Friday News Briefing
Nečas and Orbán say new agreement should only apply to eurozone; Foreign investment drops while domestic investment grows in 2011
Posted: December 14, 2011
By News Desk - Team | Comments (0) | Post comment

Courtesy Photo
Orbán (pictured) and Nečas shared their skepticism with a new European fiscal union plan.
NEWS
EUROZONE Prime Minister Petr Nečas and Hungarian Prime Minister Viktor Orbán said a new eurozone fiscal agreement should only apply to countries once they join the eurozone, speaking at a joint press conference in Budapest Dec. 15. Czech negotiators will participate in the negotiation of the new agreement. "It is meaningless to speculate about any details since the specific parameters of the treaty will still be negotiated," Nečas said. Nečas and Orbán also said they would seek to boost trade between their respective countries, which is now at just 80 percent of pre-crisis levels.
CENSUS Moravians are the second-largest ethnic group in the country (behind Czechs), according to preliminary results of the census released by the Czech Statistical Office Dec. 15. Just 13,000 people identified themselves as Roma on the census, although it is believed that some 250,000 Roma live in the country. Roma are traditionally underreported in the census. Nearly 150,000 people claimed Slovak ethnic origin, nearly 40,000 claimed Polish, and German was claimed by 18,772 persons.

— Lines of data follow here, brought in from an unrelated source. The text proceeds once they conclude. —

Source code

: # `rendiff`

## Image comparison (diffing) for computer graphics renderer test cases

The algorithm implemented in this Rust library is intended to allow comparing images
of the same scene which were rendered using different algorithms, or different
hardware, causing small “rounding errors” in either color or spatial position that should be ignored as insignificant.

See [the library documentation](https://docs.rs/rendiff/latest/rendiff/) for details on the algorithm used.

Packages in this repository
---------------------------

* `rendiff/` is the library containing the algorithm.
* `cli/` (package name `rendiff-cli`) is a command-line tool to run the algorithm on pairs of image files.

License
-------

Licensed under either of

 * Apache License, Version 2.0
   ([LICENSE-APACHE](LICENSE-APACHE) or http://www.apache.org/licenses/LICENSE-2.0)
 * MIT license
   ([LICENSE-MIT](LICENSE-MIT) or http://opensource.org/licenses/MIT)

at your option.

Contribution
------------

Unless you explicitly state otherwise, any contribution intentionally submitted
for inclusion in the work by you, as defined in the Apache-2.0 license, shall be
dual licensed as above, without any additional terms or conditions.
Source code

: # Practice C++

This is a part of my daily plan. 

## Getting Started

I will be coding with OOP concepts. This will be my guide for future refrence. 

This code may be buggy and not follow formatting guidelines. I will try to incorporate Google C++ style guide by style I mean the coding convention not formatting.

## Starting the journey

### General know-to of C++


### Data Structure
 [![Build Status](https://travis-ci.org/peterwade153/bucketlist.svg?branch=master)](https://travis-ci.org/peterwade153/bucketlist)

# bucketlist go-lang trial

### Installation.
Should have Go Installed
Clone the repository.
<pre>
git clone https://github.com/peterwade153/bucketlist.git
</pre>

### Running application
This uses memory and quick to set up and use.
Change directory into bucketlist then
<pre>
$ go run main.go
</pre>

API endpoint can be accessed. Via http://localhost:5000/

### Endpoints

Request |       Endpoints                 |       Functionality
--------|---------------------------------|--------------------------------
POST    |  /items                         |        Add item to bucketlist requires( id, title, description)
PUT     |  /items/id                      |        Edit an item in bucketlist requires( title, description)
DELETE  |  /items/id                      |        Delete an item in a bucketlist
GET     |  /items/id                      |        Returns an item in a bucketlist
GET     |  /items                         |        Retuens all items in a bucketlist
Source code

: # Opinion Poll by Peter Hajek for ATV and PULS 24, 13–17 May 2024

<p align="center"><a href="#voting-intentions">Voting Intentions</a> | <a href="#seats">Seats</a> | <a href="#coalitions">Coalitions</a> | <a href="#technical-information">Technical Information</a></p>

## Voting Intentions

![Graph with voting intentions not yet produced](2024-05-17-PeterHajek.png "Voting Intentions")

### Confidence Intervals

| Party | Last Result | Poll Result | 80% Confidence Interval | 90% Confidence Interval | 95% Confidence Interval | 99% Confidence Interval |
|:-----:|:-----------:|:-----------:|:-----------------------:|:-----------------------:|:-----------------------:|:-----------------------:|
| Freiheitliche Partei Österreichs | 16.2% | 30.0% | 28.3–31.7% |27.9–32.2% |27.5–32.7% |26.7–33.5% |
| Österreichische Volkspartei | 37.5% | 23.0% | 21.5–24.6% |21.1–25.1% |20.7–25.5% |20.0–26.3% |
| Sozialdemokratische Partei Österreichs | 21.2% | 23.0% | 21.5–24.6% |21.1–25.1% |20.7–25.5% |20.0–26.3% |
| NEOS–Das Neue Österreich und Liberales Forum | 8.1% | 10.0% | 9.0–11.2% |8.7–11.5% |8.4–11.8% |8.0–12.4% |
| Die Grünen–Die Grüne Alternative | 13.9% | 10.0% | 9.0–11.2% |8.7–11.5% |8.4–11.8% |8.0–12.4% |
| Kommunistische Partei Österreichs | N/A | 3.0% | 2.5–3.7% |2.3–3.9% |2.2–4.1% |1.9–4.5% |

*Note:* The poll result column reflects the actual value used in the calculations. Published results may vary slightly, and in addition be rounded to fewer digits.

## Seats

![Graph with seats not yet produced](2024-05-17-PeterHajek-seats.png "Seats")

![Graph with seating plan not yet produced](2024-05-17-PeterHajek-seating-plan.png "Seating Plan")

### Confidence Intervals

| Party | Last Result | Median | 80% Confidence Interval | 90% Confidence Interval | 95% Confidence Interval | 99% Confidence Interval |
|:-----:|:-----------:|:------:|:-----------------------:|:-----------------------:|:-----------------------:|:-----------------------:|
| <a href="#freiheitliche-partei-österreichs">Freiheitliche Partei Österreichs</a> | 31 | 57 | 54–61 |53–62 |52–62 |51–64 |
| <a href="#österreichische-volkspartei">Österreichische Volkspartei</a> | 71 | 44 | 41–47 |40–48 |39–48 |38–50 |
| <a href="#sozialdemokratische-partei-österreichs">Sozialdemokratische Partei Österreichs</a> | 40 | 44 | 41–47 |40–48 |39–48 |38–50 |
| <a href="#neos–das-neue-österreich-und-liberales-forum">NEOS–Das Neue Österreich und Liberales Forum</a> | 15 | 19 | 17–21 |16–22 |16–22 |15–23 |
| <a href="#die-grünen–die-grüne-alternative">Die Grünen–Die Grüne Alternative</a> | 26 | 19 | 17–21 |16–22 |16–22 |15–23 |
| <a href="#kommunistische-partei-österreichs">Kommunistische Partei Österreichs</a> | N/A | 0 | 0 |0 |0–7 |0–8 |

MOCKING Foreign Affairs Minister Karel Schwarzenberg (TOP 09) wore a badge that mocked Russian Prime Minister Vladimir Putin in Parliament Dec. 15, the daily Mladá fronta dnes reported. The badge reportedly read: "Putin, heel! Go to bed!" Shadow Foreign Affairs Minister Lubomír Zoaralek (Social Democrats) called the display "unfortunate." Schwarzenberg said he received the badge from a girl and that it was a joke. He later claimed he didn't know what was written on it.
BUSINESS
CAPITAL Domestic companies now control 59 percent of the total registered capital in Czech businesses, up 1 percent from last year, while foreign capital in Czech companies has decreased nearly 2 percent to 902 billion Kč, according to an analysis published by research agency ČEKIA Dec. 15. Companies based in the Netherlands, a country with a reputation as a tax haven, especially for Czech enterprises, control almost one quarter of the money in companies with foreign capital. The Netherlands is followed by Germany with 12 percent, Austria with 10 percent and France and Cyprus with 6 percent each. Indian companies registered the biggest annual growth in the volume of controlled capital in Czech companies, up by 247 percent.

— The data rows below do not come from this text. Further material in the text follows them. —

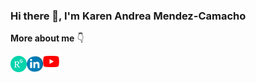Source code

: ### Hi there 👋, I'm Karen Andrea Mendez-Camacho

**More about me** 👇 

[<img align="left" alt="research" width="26px" src="https://github.com/karen9/karen9/blob/main/img/48px-ResearchGate_icon_SVG.svg.png" />][researchgate]
[<img align="left" alt="research" width="26px" src="https://github.com/karen9/karen9/blob/main/img/729101_linkedin_icon.png" />][linkedin]
[<img align="left" alt="research" width="26px" src="https://github.com/karen9/karen9/blob/main/img/Youtube.png" />][youtube]

[researchgate]: https://www.researchgate.net/profile/Karen-Mendez-Camacho
[linkedin]: https://www.linkedin.com/in/karenamc/
[youtube]: https://www.youtube.com/@Nutrideas
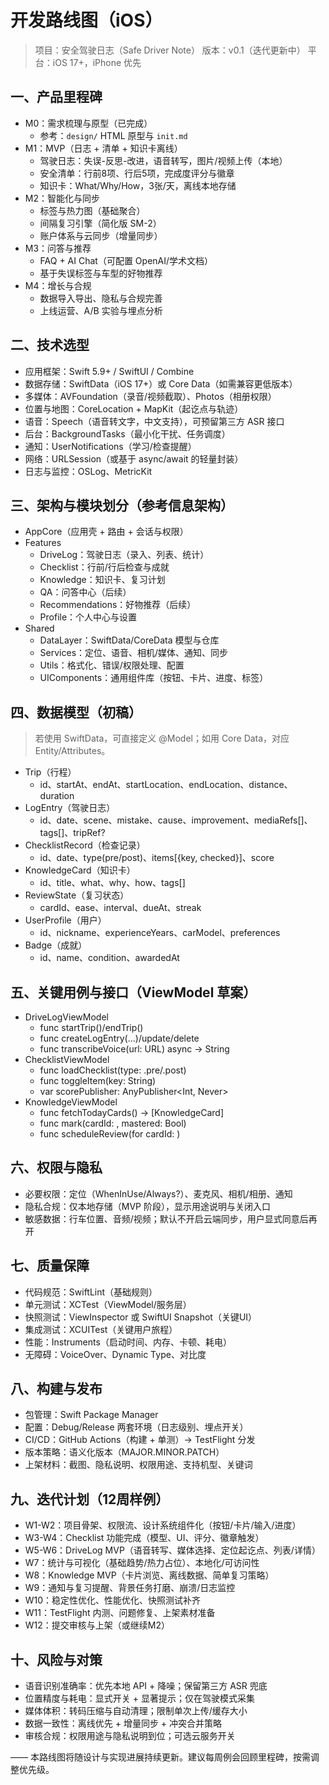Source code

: # 开发路线图（iOS）

> 项目：安全驾驶日志（Safe Driver Note）
> 版本：v0.1（迭代更新中）
> 平台：iOS 17+，iPhone 优先

## 一、产品里程碑

- M0：需求梳理与原型（已完成）
  - 参考：`design/` HTML 原型与 `init.md`
- M1：MVP（日志 + 清单 + 知识卡离线）
  - 驾驶日志：失误-反思-改进，语音转写，图片/视频上传（本地）
  - 安全清单：行前8项、行后5项，完成度评分与徽章
  - 知识卡：What/Why/How，3张/天，离线本地存储
- M2：智能化与同步
  - 标签与热力图（基础聚合）
  - 间隔复习引擎（简化版 SM-2）
  - 账户体系与云同步（增量同步）
- M3：问答与推荐
  - FAQ + AI Chat（可配置 OpenAI/学术文档）
  - 基于失误标签与车型的好物推荐
- M4：增长与合规
  - 数据导入导出、隐私与合规完善
  - 上线运营、A/B 实验与埋点分析

## 二、技术选型

- 应用框架：Swift 5.9+ / SwiftUI / Combine
- 数据存储：SwiftData（iOS 17+）或 Core Data（如需兼容更低版本）
- 多媒体：AVFoundation（录音/视频截取）、Photos（相册权限）
- 位置与地图：CoreLocation + MapKit（起讫点与轨迹）
- 语音：Speech（语音转文字，中文支持），可预留第三方 ASR 接口
- 后台：BackgroundTasks（最小化干扰、任务调度）
- 通知：UserNotifications（学习/检查提醒）
- 网络：URLSession（或基于 async/await 的轻量封装）
- 日志与监控：OSLog、MetricKit

## 三、架构与模块划分（参考信息架构）

- AppCore（应用壳 + 路由 + 会话与权限）
- Features
  - DriveLog：驾驶日志（录入、列表、统计）
  - Checklist：行前/行后检查与成就
  - Knowledge：知识卡、复习计划
  - QA：问答中心（后续）
  - Recommendations：好物推荐（后续）
  - Profile：个人中心与设置
- Shared
  - DataLayer：SwiftData/CoreData 模型与仓库
  - Services：定位、语音、相机/媒体、通知、同步
  - Utils：格式化、错误/权限处理、配置
  - UIComponents：通用组件库（按钮、卡片、进度、标签）

## 四、数据模型（初稿）

> 若使用 SwiftData，可直接定义 @Model；如用 Core Data，对应 Entity/Attributes。

- Trip（行程）
  - id、startAt、endAt、startLocation、endLocation、distance、duration
- LogEntry（驾驶日志）
  - id、date、scene、mistake、cause、improvement、mediaRefs[]、tags[]、tripRef?
- ChecklistRecord（检查记录）
  - id、date、type(pre/post)、items[{key, checked}]、score
- KnowledgeCard（知识卡）
  - id、title、what、why、how、tags[]
- ReviewState（复习状态）
  - cardId、ease、interval、dueAt、streak
- UserProfile（用户）
  - id、nickname、experienceYears、carModel、preferences
- Badge（成就）
  - id、name、condition、awardedAt

## 五、关键用例与接口（ViewModel 草案）

- DriveLogViewModel
  - func startTrip()/endTrip()
  - func createLogEntry(...)/update/delete
  - func transcribeVoice(url: URL) async -> String
- ChecklistViewModel
  - func loadChecklist(type: .pre/.post)
  - func toggleItem(key: String)
  - var scorePublisher: AnyPublisher<Int, Never>
- KnowledgeViewModel
  - func fetchTodayCards() -> [KnowledgeCard]
  - func mark(cardId: , mastered: Bool)
  - func scheduleReview(for cardId: )

## 六、权限与隐私

- 必要权限：定位（WhenInUse/Always?）、麦克风、相机/相册、通知
- 隐私合规：仅本地存储（MVP 阶段），显示用途说明与关闭入口
- 敏感数据：行车位置、音频/视频；默认不开启云端同步，用户显式同意后再开

## 七、质量保障

- 代码规范：SwiftLint（基础规则）
- 单元测试：XCTest（ViewModel/服务层）
- 快照测试：ViewInspector 或 SwiftUI Snapshot（关键UI）
- 集成测试：XCUITest（关键用户旅程）
- 性能：Instruments（启动时间、内存、卡顿、耗电）
- 无障碍：VoiceOver、Dynamic Type、对比度

## 八、构建与发布

- 包管理：Swift Package Manager
- 配置：Debug/Release 两套环境（日志级别、埋点开关）
- CI/CD：GitHub Actions（构建 + 单测）→ TestFlight 分发
- 版本策略：语义化版本（MAJOR.MINOR.PATCH）
- 上架材料：截图、隐私说明、权限用途、支持机型、关键词

## 九、迭代计划（12周样例）

- W1-W2：项目骨架、权限流、设计系统组件化（按钮/卡片/输入/进度）
- W3-W4：Checklist 功能完成（模型、UI、评分、徽章触发）
- W5-W6：DriveLog MVP（语音转写、媒体选择、定位起讫点、列表/详情）
- W7：统计与可视化（基础趋势/热力占位）、本地化/可访问性
- W8：Knowledge MVP（卡片浏览、离线数据、简单复习策略）
- W9：通知与复习提醒、背景任务打磨、崩溃/日志监控
- W10：稳定性优化、性能优化、快照测试补齐
- W11：TestFlight 内测、问题修复、上架素材准备
- W12：提交审核与上架（或继续M2）

## 十、风险与对策

- 语音识别准确率：优先本地 API + 降噪；保留第三方 ASR 兜底
- 位置精度与耗电：显式开关 + 显著提示；仅在驾驶模式采集
- 媒体体积：转码压缩与自动清理；限制单次上传/缓存大小
- 数据一致性：离线优先 + 增量同步 + 冲突合并策略
- 审核合规：权限用途与隐私说明到位；可选云服务开关

——
本路线图将随设计与实现进展持续更新。建议每周例会回顾里程碑，按需调整优先级。
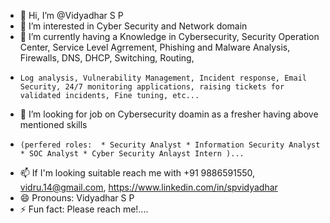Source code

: - 👋 Hi, I’m @Vidyadhar S P 
- 👀 I’m interested in Cyber Security and Network domain 
- 🌱 I’m currently having a Knowledge in Cybersecurity, Security Operation Center, Service Level Agrrement, Phishing and Malware Analysis, Firewalls, DNS, DHCP, Switching, Routing,
-     Log analysis, Vulnerability Management, Incident response, Email Security, 24/7 monitoring applications, raising tickets for validated incidents, Fine tuning, etc...
- 💞️ I’m looking for job on Cybersecurity doamin as a fresher having above mentioned skills
-     (perfered roles:  * Security Analyst * Information Security Analyst * SOC Analyst * Cyber Security Anlayst Intern )...
- 📫 If I'm looking suitable reach me with +91 9886591550, vidru.14@gmail.com, https://www.linkedin.com/in/spvidyadhar
- 😄 Pronouns: Vidyadhar S P
- ⚡ Fun fact: Please reach me!....

<!---
vidyadharspv/vidyadharspv is a ✨ special ✨ repository because its `README.md` (this file) appears on your GitHub profile.
You can click the Preview link to take a look at your changes.
--->

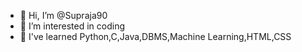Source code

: - 👋 Hi, I’m @Supraja90
- 👀 I’m interested in coding
- 🌱 I've learned Python,C,Java,DBMS,Machine Learning,HTML,CSS
<!---
Supraja90/Supraja90 is a ✨ special ✨ repository because its `README.md` (this file) appears on your GitHub profile.
You can click the Preview link to take a look at your changes.
--->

AUTOMOTIVE The country's largest car manufacturer Škoda sold a record 816,000 cars in the January to November period, an annual rise of 16 percent and more cars than were sold in the entire year of 2010. Russian sales skyrocketed by 131.5 percent to 8,000 units, marking the best monthly results the company has seen for a country. Double-digit growth was also posted in India and China. Sales in Western Europe dropped but at a slower rate than the overall market fall.
INVESTMENT The volume of foreign direct investment (FDI) in Slovakia this year is the highest in the past three years, daily Hospodářské noviny reported Dec. 15, citing data from the Slovak government agency SARIO. The agency helped attract 26 companies to the country that will invest 17.59 million euros and create 4,300 jobs. Sweden's Dometic, which produces automotive parts, will create 500 new jobs in Filakovo, central Slovakia, while Honeywell of the United States will employ 450 factory staff in eastern Slovakia producing turbochargers.